> WORK TO COMPLETE:
Filtering the records below, copy only those lines that include the word "detección".

(Saved entries)
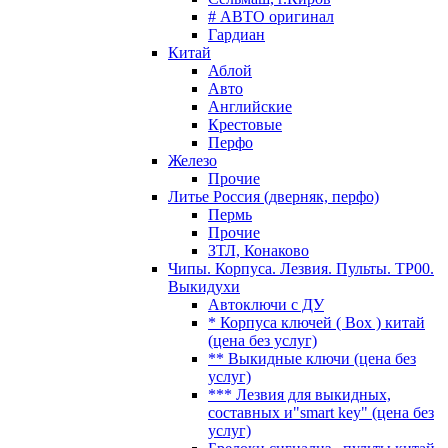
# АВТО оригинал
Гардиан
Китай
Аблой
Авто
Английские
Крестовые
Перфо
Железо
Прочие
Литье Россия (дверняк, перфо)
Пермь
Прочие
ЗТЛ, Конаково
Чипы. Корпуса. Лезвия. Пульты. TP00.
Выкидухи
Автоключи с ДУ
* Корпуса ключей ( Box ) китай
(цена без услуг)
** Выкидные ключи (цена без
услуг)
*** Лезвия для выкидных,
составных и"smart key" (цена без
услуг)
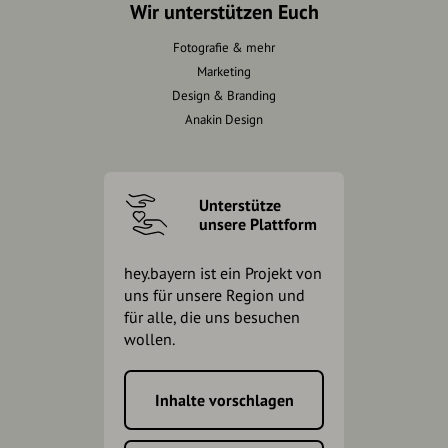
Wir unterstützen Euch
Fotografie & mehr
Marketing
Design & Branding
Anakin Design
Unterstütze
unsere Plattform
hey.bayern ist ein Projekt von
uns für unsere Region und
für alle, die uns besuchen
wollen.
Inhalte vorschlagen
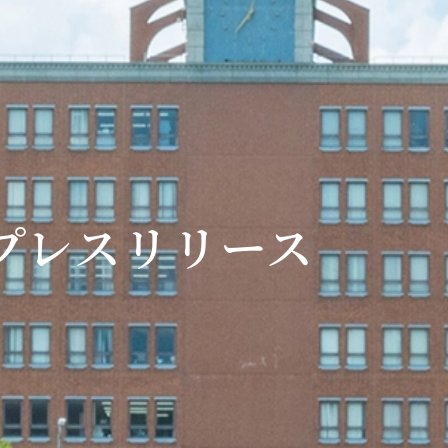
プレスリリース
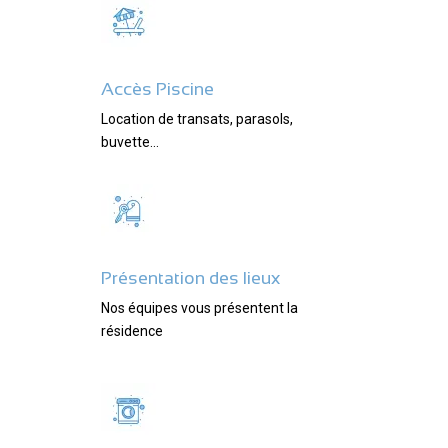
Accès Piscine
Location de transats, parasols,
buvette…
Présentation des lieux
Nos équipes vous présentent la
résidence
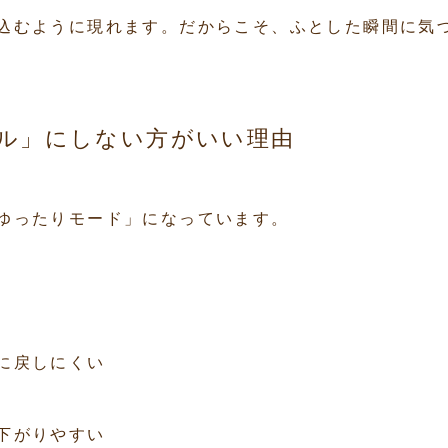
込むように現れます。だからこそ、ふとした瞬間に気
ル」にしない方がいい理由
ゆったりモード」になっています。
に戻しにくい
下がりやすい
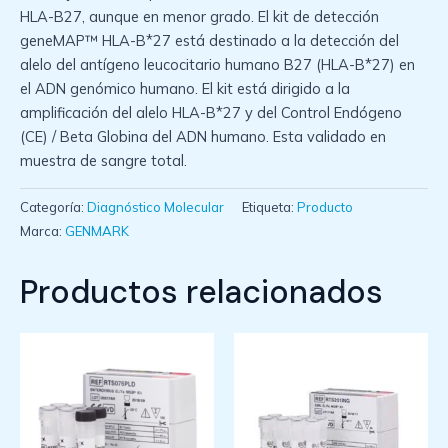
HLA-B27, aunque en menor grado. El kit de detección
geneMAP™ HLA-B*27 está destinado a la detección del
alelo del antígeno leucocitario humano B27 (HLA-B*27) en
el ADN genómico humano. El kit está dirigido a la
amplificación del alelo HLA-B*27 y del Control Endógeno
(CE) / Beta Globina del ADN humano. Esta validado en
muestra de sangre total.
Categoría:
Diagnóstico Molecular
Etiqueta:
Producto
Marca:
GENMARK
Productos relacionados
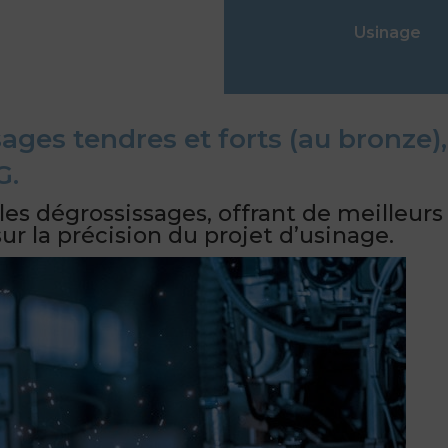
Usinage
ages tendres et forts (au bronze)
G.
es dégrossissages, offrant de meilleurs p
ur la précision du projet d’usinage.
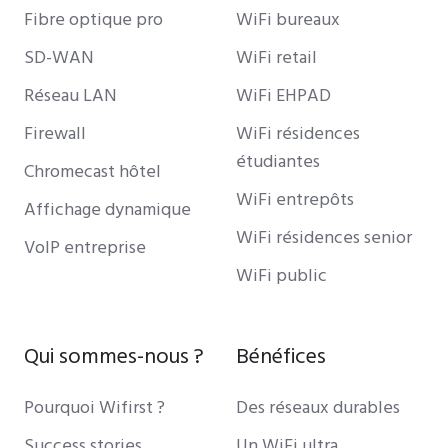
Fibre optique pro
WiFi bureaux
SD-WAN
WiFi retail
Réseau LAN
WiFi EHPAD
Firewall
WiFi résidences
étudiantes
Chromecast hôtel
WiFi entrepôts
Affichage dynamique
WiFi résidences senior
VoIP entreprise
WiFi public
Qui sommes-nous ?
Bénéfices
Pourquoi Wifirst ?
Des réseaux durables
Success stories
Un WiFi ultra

> EXERCISE OUTPUT:
HLA-B27, aunque en menor grado. El kit de detección
geneMAP™ HLA-B*27 está destinado a la detección del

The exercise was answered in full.